In a lengthy essay published on his Faith Foundation's website entitled 'The Way Ahead', the former prime minister says: "It is clear that there is a fundamental problem with radical Islamism".

"Islamism of course is not the same as Islam," he explains. "The religion of Islam is an Abrahamic religion of compassion and mercy. For centuries it shamed Christendom with its advances in science and social development.

"This is not a clash of civilizations," he continues. "It is a struggle between those who believe in peaceful co-existence for people of all faiths and none; and extremists who would use religion wrongly as a source of violence and conflict. Our enemies are those who would pervert Islam. Our allies are the many Muslims the world over who are the principal victims of such a perversion."

Blair added that governments must "join the dots" between many of the major conflicts in the world, noting that many of them are related to Islamism.

"I say that what is happening in Syria, Iraq, and across the Middle East; and what is happening in Pakistan, Nigeria, Mali, or in parts of Russia or in the Xinjiang province of China or in multiple other parts of the globe, are linked.

"They form different parts of one struggle. They all have their individual aspects. [...] But they have one huge and central element in common: extremism based on an interpretation of Islam which represents a clear ideology that, even if loosely at times, is shared by all these different groups of extremists."

We are in danger, he says, of treating militant Islamism as a "fringe" view, or "a sort of weird cult confined to a few fanatics."

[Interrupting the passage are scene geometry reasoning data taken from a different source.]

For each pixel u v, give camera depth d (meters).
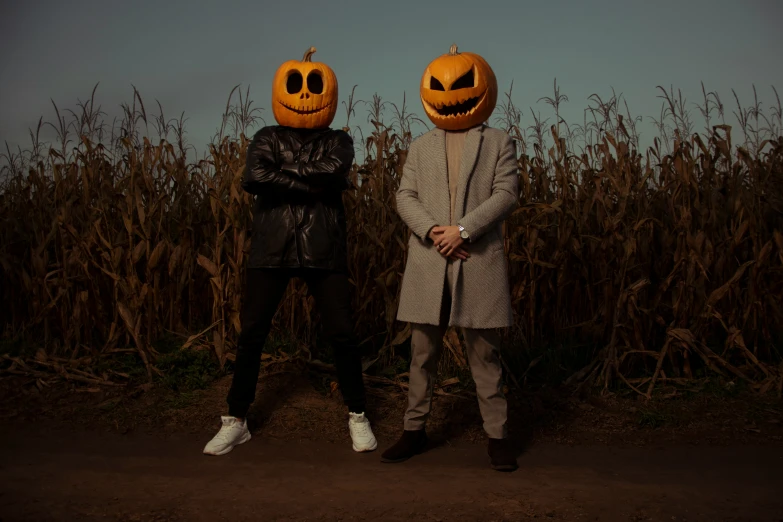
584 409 3.59
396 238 4.11
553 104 4.90
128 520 2.12
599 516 2.17
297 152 3.06
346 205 4.38
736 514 2.18
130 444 3.09
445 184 2.81
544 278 4.38
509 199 2.73
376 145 4.34
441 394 3.78
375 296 4.36
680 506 2.26
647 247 4.11
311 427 3.33
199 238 4.75
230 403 3.04
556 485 2.51
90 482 2.48
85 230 4.42
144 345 4.22
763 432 3.26
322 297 3.01
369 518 2.16
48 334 4.49
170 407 3.56
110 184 4.57
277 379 3.91
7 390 3.77
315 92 3.20
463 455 2.99
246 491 2.43
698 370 4.06
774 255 4.29
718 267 4.12
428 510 2.23
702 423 3.39
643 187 4.11
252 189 2.98
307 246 2.92
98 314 4.37
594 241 4.28
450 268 2.75
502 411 2.79
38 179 4.85
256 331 2.99
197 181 4.76
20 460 2.77
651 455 2.97
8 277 4.67
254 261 2.95
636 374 4.09
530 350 4.20
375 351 4.36
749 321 4.20
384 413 3.57
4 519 2.08
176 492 2.40
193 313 4.75
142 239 4.18
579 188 4.46
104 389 3.82
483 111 2.84
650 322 4.08
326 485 2.52
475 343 2.79
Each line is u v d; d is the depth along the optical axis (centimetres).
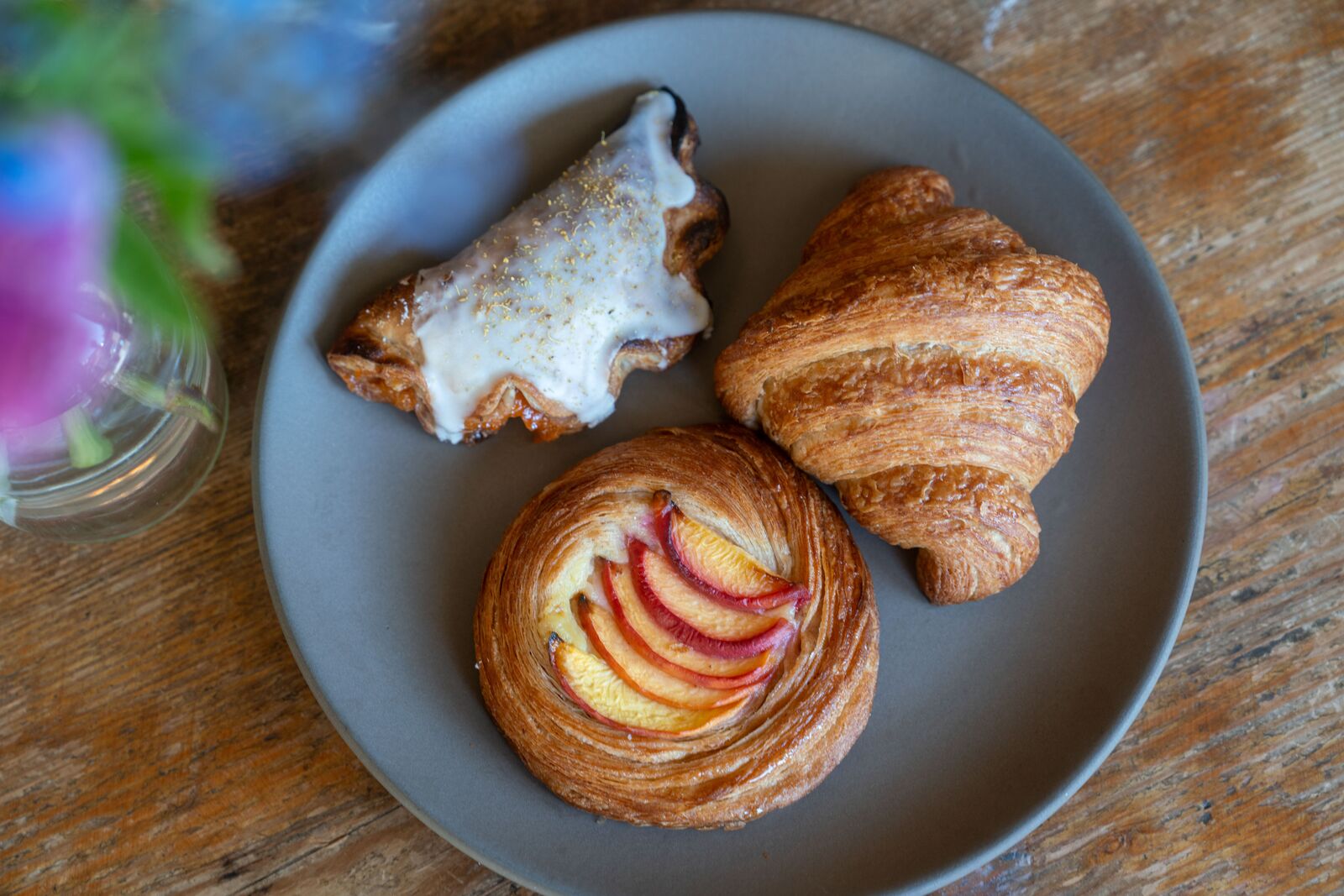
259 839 38
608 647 36
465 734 37
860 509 38
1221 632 40
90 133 23
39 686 39
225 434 41
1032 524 37
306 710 39
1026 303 36
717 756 36
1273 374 42
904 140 42
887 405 37
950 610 39
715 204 40
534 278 39
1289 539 41
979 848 36
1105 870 39
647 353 40
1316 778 39
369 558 39
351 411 39
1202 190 43
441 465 40
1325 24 44
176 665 39
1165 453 39
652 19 41
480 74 42
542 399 39
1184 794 39
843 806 37
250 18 39
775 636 36
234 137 42
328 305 39
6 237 22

However, this will prevent countries from properly addressing the threat, he warns

"The problem is that we're facing a spectrum of opinion based on a world view which stretches far further into parts of Muslim society. At the furthest end is the fringe. But at the other end are those who may completely oppose some of the things the fringe does and who would never themselves dream of committing acts of violence, but who unfortunately share certain elements of the fanatic's world view."

Such elements, he clarifies, include support for replacing secular governance with Islamic law, and an "innately hostile" view of the West.

Blair adds that Islamism is a very dangerous ideology preached to "tens of millions" of Muslims around the world.

"It is the spectrum that helps create the fringe," Blair argues. "A large part of Western policy - and something I remember so well fighting in Government - is based on the belief that we can compromise with the spectrum in the hope of marginalising the fringe. This is a fateful error. All we do is to legitimise the spectrum, which then gives ideological oxygen to the fringe."

The former PM argues that because militants only grow when they are not resisted, the West should consider allowing troops on the ground.

"We have to fight groups like ISIS," he says. "There can be an abundance of diplomacy, all necessary relief of humanitarian suffering, every conceivable statement of condemnation which we can muster, but unless they're accompanied by physical combat, we will mitigate the problem but not overcome it."

However, he does recognise that the broader spectrum of Islamist ideology should not be dealt with in the same way as the fringe (those who endorse militant Islamism). This, Blair says, should be tackled by exposing and opposing Islamist views, as well as engaging those who hold them in debate.

Blair concludes by asserting that non-violent Islamists should not be oppressed, Western powers should respond to their to their views with firm conviction.

"Certainly in our types of society, people are perfectly entitled to hold views that we believe are destructive to our way of life and that we profoundly disagree with. Provided that that they express them within the law, that is their right.

"But it is also our right to point out why they are indeed incompatible with all we hold dear. And it is our duty, if we believe in what we say we do, to take on the argument with vigor and to watch with vigilance to see that Islamism does play by the rules in our own country."